# INSTRUCTIONS TO FOLLOW
Output each record below exactly as it stands, leaving out the pictures.

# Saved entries
:::::
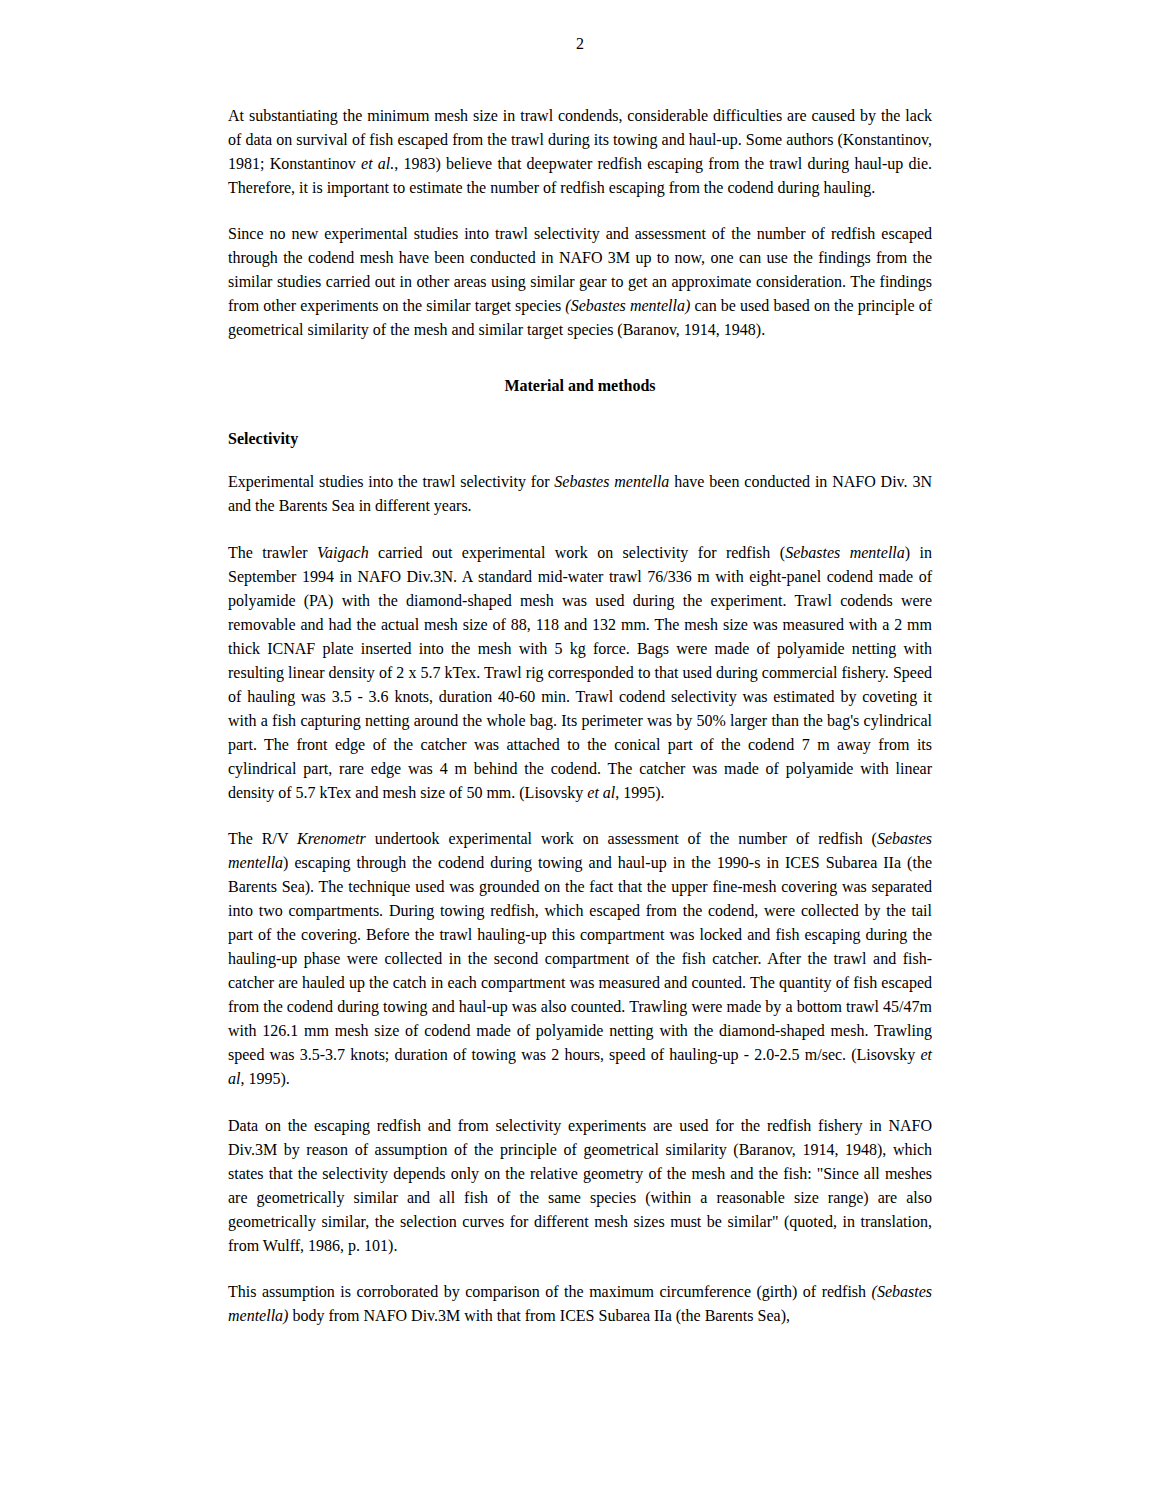2
At substantiating the minimum mesh size in trawl condends, considerable difficulties are caused by the lack of data on survival of fish escaped from the trawl during its towing and haul-up. Some authors (Konstantinov, 1981; Konstantinov et al., 1983) believe that deepwater redfish escaping from the trawl during haul-up die. Therefore, it is important to estimate the number of redfish escaping from the codend during hauling.
Since no new experimental studies into trawl selectivity and assessment of the number of redfish escaped through the codend mesh have been conducted in NAFO 3M up to now, one can use the findings from the similar studies carried out in other areas using similar gear to get an approximate consideration. The findings from other experiments on the similar target species (Sebastes mentella) can be used based on the principle of geometrical similarity of the mesh and similar target species (Baranov, 1914, 1948).
Material and methods
Selectivity
Experimental studies into the trawl selectivity for Sebastes mentella have been conducted in NAFO Div. 3N and the Barents Sea in different years.
The trawler Vaigach carried out experimental work on selectivity for redfish (Sebastes mentella) in September 1994 in NAFO Div.3N. A standard mid-water trawl 76/336 m with eight-panel codend made of polyamide (PA) with the diamond-shaped mesh was used during the experiment. Trawl codends were removable and had the actual mesh size of 88, 118 and 132 mm. The mesh size was measured with a 2 mm thick ICNAF plate inserted into the mesh with 5 kg force. Bags were made of polyamide netting with resulting linear density of 2 x 5.7 kTex. Trawl rig corresponded to that used during commercial fishery. Speed of hauling was 3.5 - 3.6 knots, duration 40-60 min. Trawl codend selectivity was estimated by coveting it with a fish capturing netting around the whole bag. Its perimeter was by 50% larger than the bag's cylindrical part. The front edge of the catcher was attached to the conical part of the codend 7 m away from its cylindrical part, rare edge was 4 m behind the codend. The catcher was made of polyamide with linear density of 5.7 kTex and mesh size of 50 mm. (Lisovsky et al, 1995).
The R/V Krenometr undertook experimental work on assessment of the number of redfish (Sebastes mentella) escaping through the codend during towing and haul-up in the 1990-s in ICES Subarea IIa (the Barents Sea). The technique used was grounded on the fact that the upper fine-mesh covering was separated into two compartments. During towing redfish, which escaped from the codend, were collected by the tail part of the covering. Before the trawl hauling-up this compartment was locked and fish escaping during the hauling-up phase were collected in the second compartment of the fish catcher. After the trawl and fish-catcher are hauled up the catch in each compartment was measured and counted. The quantity of fish escaped from the codend during towing and haul-up was also counted. Trawling were made by a bottom trawl 45/47m with 126.1 mm mesh size of codend made of polyamide netting with the diamond-shaped mesh. Trawling speed was 3.5-3.7 knots; duration of towing was 2 hours, speed of hauling-up - 2.0-2.5 m/sec. (Lisovsky et al, 1995).
Data on the escaping redfish and from selectivity experiments are used for the redfish fishery in NAFO Div.3M by reason of assumption of the principle of geometrical similarity (Baranov, 1914, 1948), which states that the selectivity depends only on the relative geometry of the mesh and the fish: "Since all meshes are geometrically similar and all fish of the same species (within a reasonable size range) are also geometrically similar, the selection curves for different mesh sizes must be similar" (quoted, in translation, from Wulff, 1986, p. 101).
This assumption is corroborated by comparison of the maximum circumference (girth) of redfish (Sebastes mentella) body from NAFO Div.3M with that from ICES Subarea IIa (the Barents Sea),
:::::
# RESPONSE AREA
2
At substantiating the minimum mesh size in trawl condends, considerable difficulties are caused by the lack of data on survival of fish escaped from the trawl during its towing and haul-up. Some authors (Konstantinov, 1981; Konstantinov et al., 1983) believe that deepwater redfish escaping from the trawl during haul-up die. Therefore, it is important to estimate the number of redfish escaping from the codend during hauling.
Since no new experimental studies into trawl selectivity and assessment of the number of redfish escaped through the codend mesh have been conducted in NAFO 3M up to now, one can use the findings from the similar studies carried out in other areas using similar gear to get an approximate consideration. The findings from other experiments on the similar target species (Sebastes mentella) can be used based on the principle of geometrical similarity of the mesh and similar target species (Baranov, 1914, 1948).
Material and methods
Selectivity
Experimental studies into the trawl selectivity for Sebastes mentella have been conducted in NAFO Div. 3N and the Barents Sea in different years.
The trawler Vaigach carried out experimental work on selectivity for redfish (Sebastes mentella) in September 1994 in NAFO Div.3N. A standard mid-water trawl 76/336 m with eight-panel codend made of polyamide (PA) with the diamond-shaped mesh was used during the experiment. Trawl codends were removable and had the actual mesh size of 88, 118 and 132 mm. The mesh size was measured with a 2 mm thick ICNAF plate inserted into the mesh with 5 kg force. Bags were made of polyamide netting with resulting linear density of 2 x 5.7 kTex. Trawl rig corresponded to that used during commercial fishery. Speed of hauling was 3.5 - 3.6 knots, duration 40-60 min. Trawl codend selectivity was estimated by coveting it with a fish capturing netting around the whole bag. Its perimeter was by 50% larger than the bag's cylindrical part. The front edge of the catcher was attached to the conical part of the codend 7 m away from its cylindrical part, rare edge was 4 m behind the codend. The catcher was made of polyamide with linear density of 5.7 kTex and mesh size of 50 mm. (Lisovsky et al, 1995).
The R/V Krenometr undertook experimental work on assessment of the number of redfish (Sebastes mentella) escaping through the codend during towing and haul-up in the 1990-s in ICES Subarea IIa (the Barents Sea). The technique used was grounded on the fact that the upper fine-mesh covering was separated into two compartments. During towing redfish, which escaped from the codend, were collected by the tail part of the covering. Before the trawl hauling-up this compartment was locked and fish escaping during the hauling-up phase were collected in the second compartment of the fish catcher. After the trawl and fish-catcher are hauled up the catch in each compartment was measured and counted. The quantity of fish escaped from the codend during towing and haul-up was also counted. Trawling were made by a bottom trawl 45/47m with 126.1 mm mesh size of codend made of polyamide netting with the diamond-shaped mesh. Trawling speed was 3.5-3.7 knots; duration of towing was 2 hours, speed of hauling-up - 2.0-2.5 m/sec. (Lisovsky et al, 1995).
Data on the escaping redfish and from selectivity experiments are used for the redfish fishery in NAFO Div.3M by reason of assumption of the principle of geometrical similarity (Baranov, 1914, 1948), which states that the selectivity depends only on the relative geometry of the mesh and the fish: "Since all meshes are geometrically similar and all fish of the same species (within a reasonable size range) are also geometrically similar, the selection curves for different mesh sizes must be similar" (quoted, in translation, from Wulff, 1986, p. 101).
This assumption is corroborated by comparison of the maximum circumference (girth) of redfish (Sebastes mentella) body from NAFO Div.3M with that from ICES Subarea IIa (the Barents Sea),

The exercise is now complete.